Florian Zeller’in ruh sağlığını inceleyen üçlemesinin ilk filmi ‘Baba’ bunama konusunu, ikinci filmi ‘Oğul’ depresyonu ele alıyor. Zihinsel ıstırabı doruk noktasına ulaştığında, Nicholas “Hayatın yükünü taşıyamıyorum. Bir şeylerin değişmesini istiyor, ama ne olduğunu bilmiyorum. Kafam patlayacak gibi hissediyorum. Diğer insanlar gibi yaratılmadım. Asla düzelmeyeceğimi hissediyorum” diyerek acısını dile getiriyor, ancak uzmanlar tarafından tedavi edilmeyi reddediyor. Ebeveynleri ve üvey annesi ona nasıl konuşacaklarını ve yardım edebileceklerini bilemiyorlar. Bu arada yerleştiği yeni evinde Nicholas, çıkardığı sorunlarla birbirlerini çok seven babasıyla yeni eşinin arasının açılmasına sebebiyet veriyor.
Hiç arkadaşı olmayan, mesafeli, sıkıntılı, içine kapanık, öfkeli oğluna karşı daha iyi bir baba olmak için uğraşan Peter’in çabasına rağmen Nicholas’ın durumunun ağırlığı, tüm aileyi tehlikeli bir yola sokar. Washington’dan çok parlak bir teklif alan Peter oğlunu yalnız bırakmamak için, kariyerinde yükselme şansı açan bu teklifi reddetmek durumunda kalır. Film, işkolik bir Manhattan avukatı kocasını genç metresine kaptıran gönlü kırık bir anneyi, ebeveynleri boşandığından beri insanlarla mesafeli, depresyondan çıkamayan oğlunu, mutluluğu evli olduğunu bildiği kendinden çok yaşlı bir erkekte bulan genç bir kadını bir araya getiriyor.
‘Oğul’ depresyonla baş edememek, akıl hastalığı, psişik travma, suçluluk duygusu, dağılan bir yuva, çaresizlik, çıkışsızlık gibi zorlu temaların hakkını veren bir film. Şansızlığı bir başyapıt olan ‘Baba’ ile kıyaslanma zorunda olması. O filmdeki olağanüstü oyuncu kadrosu ‘Oğul’da yok.
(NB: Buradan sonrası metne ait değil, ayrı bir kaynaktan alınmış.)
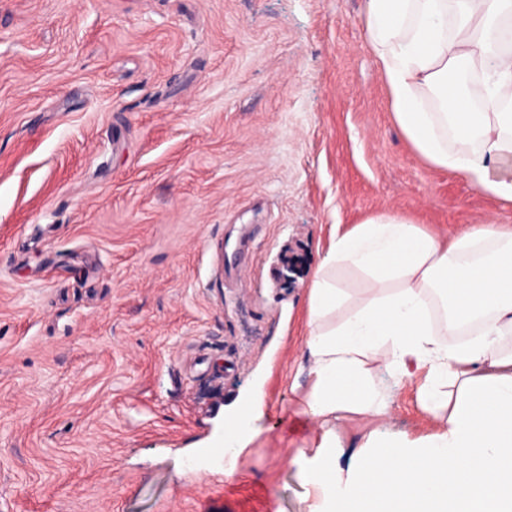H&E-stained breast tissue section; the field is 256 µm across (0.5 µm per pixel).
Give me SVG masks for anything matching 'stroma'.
<instances>
[{
	"label": "stroma",
	"instance_id": "1",
	"mask_svg": "<svg viewBox=\"0 0 512 512\" xmlns=\"http://www.w3.org/2000/svg\"><path fill=\"white\" fill-rule=\"evenodd\" d=\"M386 212L512 227L399 131L363 0H0V512H312L307 290ZM393 392L340 473L433 433ZM257 393L233 475L195 474Z\"/></svg>",
	"mask_w": 512,
	"mask_h": 512
}]
</instances>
Kariyerlerinin en başarılı performansını çıkararak En İyi Yardımcı Erkek Oyuncu Oscar’ını kazanan (ve Oscar tarihinin en yaşlı oyuncusu olan) 83 yaşındaki Anthony Hopkins’in ikinci filmde çok kısa bir rolü var. ‘Oğul’un iki kadın oyuncusu Laura Dern ve Vanessa Kirby’de, bir Olivia Colman kumaşı yok. ‘Baba’nın çaresiz kızını canlandıran Colman Oscar’a aday gösterilmişti. Filmin başrollerini iki Avustralyalı aktör paylaşıyor. ‘Sefiller / Les Misérables’ müzikaliyle Oscar adaylığı olan Hugh Jackman (55) ve sinemada üçüncü tecrübesini yaşayan genç Zem McGrath (21). ‘Marriage Story’ filminin Oscar Ödüllü aktrisi Laura Dern (56) ve ‘Pieces of Woman’ın Oscar adayı Vanessa Kirby (35) ‘Oğul’un iki annesini başarıyla canlandırıyorlar.
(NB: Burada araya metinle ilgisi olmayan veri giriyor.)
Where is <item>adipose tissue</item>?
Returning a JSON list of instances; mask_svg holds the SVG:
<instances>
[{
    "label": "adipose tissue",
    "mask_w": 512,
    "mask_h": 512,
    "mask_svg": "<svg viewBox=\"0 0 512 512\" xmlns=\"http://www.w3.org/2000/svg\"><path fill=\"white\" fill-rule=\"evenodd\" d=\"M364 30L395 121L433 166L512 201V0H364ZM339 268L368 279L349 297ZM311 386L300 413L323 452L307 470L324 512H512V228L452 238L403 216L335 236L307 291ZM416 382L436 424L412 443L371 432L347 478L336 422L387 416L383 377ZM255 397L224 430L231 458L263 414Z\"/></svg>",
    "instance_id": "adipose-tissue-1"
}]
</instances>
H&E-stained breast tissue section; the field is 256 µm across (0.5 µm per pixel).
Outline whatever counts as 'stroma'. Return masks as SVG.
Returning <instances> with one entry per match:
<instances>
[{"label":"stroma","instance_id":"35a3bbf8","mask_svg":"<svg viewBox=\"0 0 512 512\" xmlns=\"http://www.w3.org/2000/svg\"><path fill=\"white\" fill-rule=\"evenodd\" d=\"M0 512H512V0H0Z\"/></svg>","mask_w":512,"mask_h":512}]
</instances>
Florian Zeller her iki filminde aynı teknik kadroyla çalışmış. Senaryo yazılımındaki ortağı Christopher Hampton’ın dışında, ‘Baba’daki kurgu çalışmasıyla Oscar’a aday gösterilen Yorgos Lomprinos ve görüntü yönetmeni Ben Smithard yerlerini korumuşlar. İlk filmde piyano için yazdığı besteleriyle büyüleyen İtalyan Ludavico Einaudi yerini Almanya doğumlu iki Oscar Ödüllü Amerikalı Hans Zimmer’e bırakmış.
Şimdi gözler Florian Zeller’in üçlemesinin son filmi ‘Anne / The Mother’e çevrildi. Tiyatroda başrolünde İsabelle Huppert’in harikalar yarattığı ‘Anne / La Mere’ New York’ta 2019’da gösterime girmişti.